Wrong value error in UNQ_C6

The automatic checker fails with:
AssertionError Traceback (most recent call last)
~\AppData\Local\Temp\ipykernel_37688\3686812772.py in
----> 2 DecoderLayer_test(DecoderLayer, create_look_ahead_mask)

c:\gilad\my courses\coursera\Reccurent Neural Networks\W4A1\public_tests.py in DecoderLayer_test(target, create_look_ahead_mask)
178 assert tuple(tf.shape(out).numpy()) == q.shape, f"Wrong shape. We expected {q.shape}"
→ 180 assert np.allclose(attn_w_b1[0, 0, 1], [0.5271505, 0.47284946, 0.], atol=1e-2), “Wrong values in attn_w_b1. Check the call to self.mha1”
181 assert np.allclose(attn_w_b2[0, 0, 1], [0.32048798, 0.390301, 0.28921106]), “Wrong values in attn_w_b2. Check the call to self.mha2”
182 assert np.allclose(out[0, 0], [-0.22109576, -1.5455486, 0.852692, 0.9139523]), “Wrong values in out”

AssertionError: Wrong values in attn_w_b1. Check the call to self.mha1

I double checked my code, but cannot find the problem.
Please help. Thx, Gilad

Please send me your code of this function in a private message. Click my name and message.

Always mention Assignment too in your header or explanation.

You need to check how you have recalled self.mha1? which you will use to get the correct values for attn_w_b1

Read these instructions

  1. Block 1 is a multi-head attention layer with a residual connection, and look-ahead mask. Like in the EncoderLayer, Dropout is defined within the multi-head attention layer.
    The first two blocks are fairly similar to the EncoderLayer except you will return attention_scores when computing self-attention

so make sure you have return_attention_scores=True, look_ahead_mask

Also usual mistake in this assignment is learner using training recall which is not required here for attn_w_b1


Thank you for sending me your code, @gilad.danini!
Your code for BLOCK 2 is incorrect. See the instructions again.

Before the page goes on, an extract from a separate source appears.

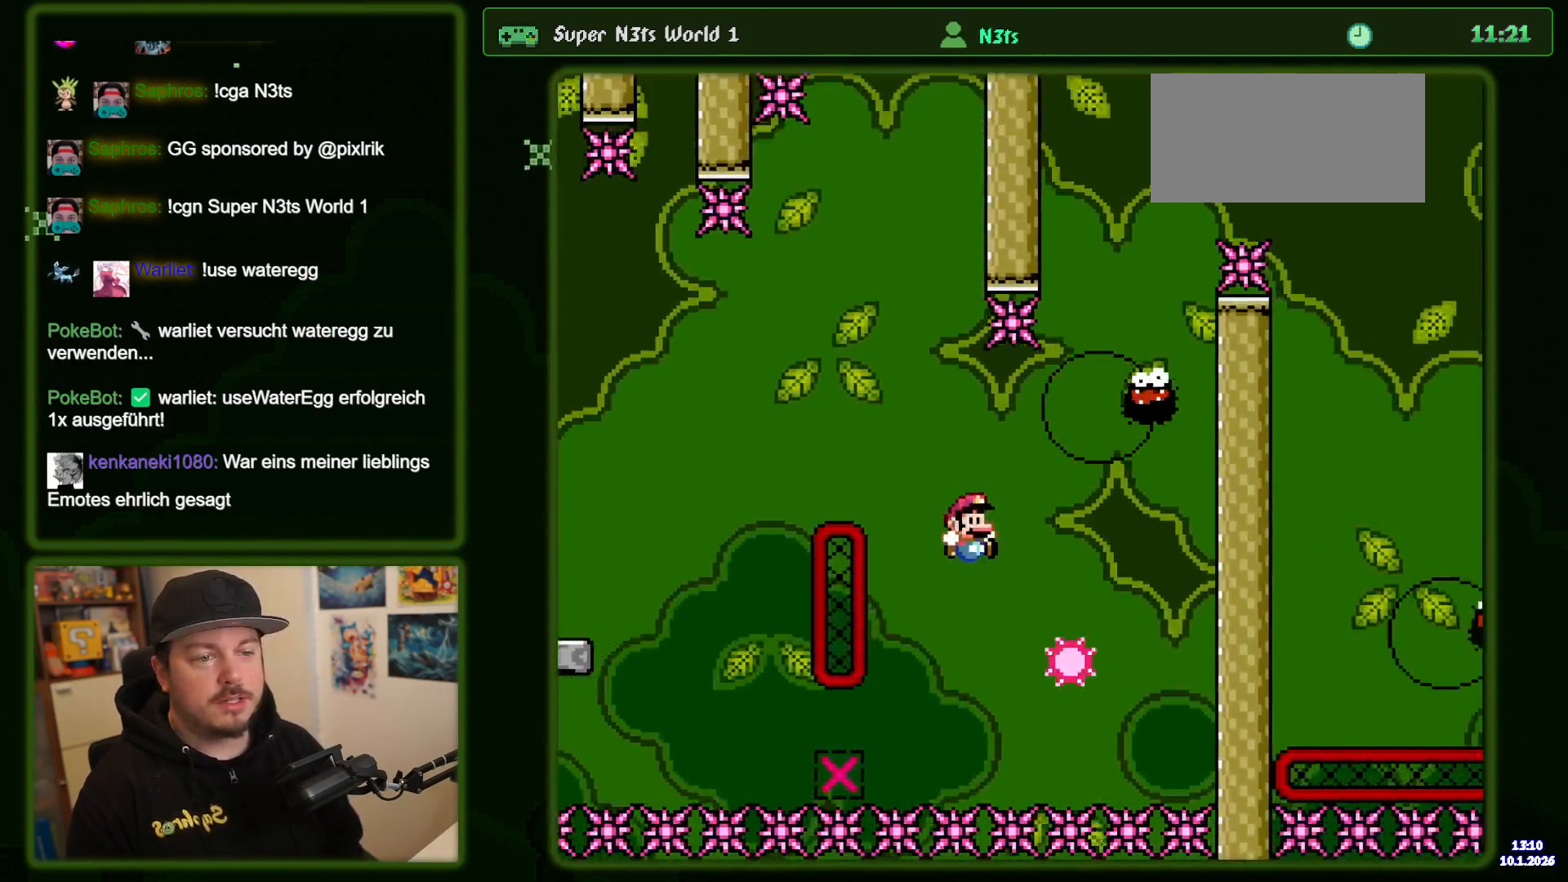
{"buttons": ["A"], "events": [[117, "Y", "up"], [200, "A", "down"], [250, "DPAD_RIGHT", "up"], [350, "A", "up"], [400, "A", "down"]]}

# calculate self-attention using the Q from the first block and K and V from the encoder output. 

Here, what is the encoder output? It’s not x. Also, for Block 2, do we need look_ahead_mask or padding_mask?

Got ya.
We put the look ahead mask only on the actual input to the decoder?

yes but for attn_w_b1

hope you are not mixing with block1 and block2. Re-read the instructions again and again, point by point, see if you have followed it as per instructions.

OK THX. I am in the final transformer implementation now.